--- RECORDS FOR PROCESSING Enclosed Below ---

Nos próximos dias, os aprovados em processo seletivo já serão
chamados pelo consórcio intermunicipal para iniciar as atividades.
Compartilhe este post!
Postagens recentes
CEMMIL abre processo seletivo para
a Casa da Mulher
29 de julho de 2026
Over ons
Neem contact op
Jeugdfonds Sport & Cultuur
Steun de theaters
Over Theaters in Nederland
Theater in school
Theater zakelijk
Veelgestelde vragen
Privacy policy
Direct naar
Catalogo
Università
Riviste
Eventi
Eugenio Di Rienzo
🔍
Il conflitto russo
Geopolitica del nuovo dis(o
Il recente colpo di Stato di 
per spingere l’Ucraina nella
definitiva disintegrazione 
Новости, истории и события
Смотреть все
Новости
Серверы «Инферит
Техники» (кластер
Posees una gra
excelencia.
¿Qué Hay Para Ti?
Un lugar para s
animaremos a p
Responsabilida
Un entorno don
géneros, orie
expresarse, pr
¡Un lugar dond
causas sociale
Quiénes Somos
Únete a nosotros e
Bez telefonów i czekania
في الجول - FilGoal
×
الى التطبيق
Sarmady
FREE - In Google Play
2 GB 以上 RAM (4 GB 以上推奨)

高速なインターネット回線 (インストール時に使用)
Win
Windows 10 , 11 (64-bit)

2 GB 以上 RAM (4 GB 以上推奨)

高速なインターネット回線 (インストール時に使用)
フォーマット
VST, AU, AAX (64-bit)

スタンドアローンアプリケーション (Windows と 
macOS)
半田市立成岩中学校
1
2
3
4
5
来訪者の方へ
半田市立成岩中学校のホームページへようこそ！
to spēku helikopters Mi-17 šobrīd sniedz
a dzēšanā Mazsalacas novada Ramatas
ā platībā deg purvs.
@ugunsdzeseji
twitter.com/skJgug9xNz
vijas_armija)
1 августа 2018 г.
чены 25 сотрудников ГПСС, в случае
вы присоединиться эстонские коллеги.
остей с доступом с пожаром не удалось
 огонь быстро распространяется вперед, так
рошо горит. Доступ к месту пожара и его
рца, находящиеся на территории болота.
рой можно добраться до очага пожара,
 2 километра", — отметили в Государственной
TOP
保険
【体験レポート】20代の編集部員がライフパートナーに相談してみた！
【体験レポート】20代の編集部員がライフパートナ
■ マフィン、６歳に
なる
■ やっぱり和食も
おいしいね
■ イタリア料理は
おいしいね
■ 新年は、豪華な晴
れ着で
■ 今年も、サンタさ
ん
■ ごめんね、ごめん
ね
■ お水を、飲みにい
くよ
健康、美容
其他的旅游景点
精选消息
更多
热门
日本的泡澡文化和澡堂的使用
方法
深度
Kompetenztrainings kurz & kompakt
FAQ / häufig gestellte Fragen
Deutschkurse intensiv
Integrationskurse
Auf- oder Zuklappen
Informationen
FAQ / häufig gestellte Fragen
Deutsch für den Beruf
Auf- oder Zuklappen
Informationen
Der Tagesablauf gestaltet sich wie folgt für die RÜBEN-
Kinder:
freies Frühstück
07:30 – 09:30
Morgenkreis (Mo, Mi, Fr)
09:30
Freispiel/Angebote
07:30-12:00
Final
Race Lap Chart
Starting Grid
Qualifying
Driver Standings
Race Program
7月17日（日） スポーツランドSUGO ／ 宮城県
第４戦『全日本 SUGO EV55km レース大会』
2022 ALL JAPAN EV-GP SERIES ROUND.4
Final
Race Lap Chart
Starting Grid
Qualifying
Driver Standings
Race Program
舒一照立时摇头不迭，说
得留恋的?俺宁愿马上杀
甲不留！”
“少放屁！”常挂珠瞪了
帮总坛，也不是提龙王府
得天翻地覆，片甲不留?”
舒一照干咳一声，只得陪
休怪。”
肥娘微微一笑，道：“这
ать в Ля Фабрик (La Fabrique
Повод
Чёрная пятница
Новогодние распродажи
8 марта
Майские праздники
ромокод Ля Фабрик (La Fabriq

--- End of Enclosed RECORDS FOR PROCESSING ---

*THE TASK:* All lines above from the one with "chamados pelo consórcio" to the one with "Theater zakelijk", inclusive, should be copied exactly, and no other lines.

*OUTPUT OF THE TASK:*
chamados pelo consórcio intermunicipal para iniciar as atividades.
Compartilhe este post!
Postagens recentes
CEMMIL abre processo seletivo para
a Casa da Mulher
29 de julho de 2026
Over ons
Neem contact op
Jeugdfonds Sport & Cultuur
Steun de theaters
Over Theaters in Nederland
Theater in school
Theater zakelijk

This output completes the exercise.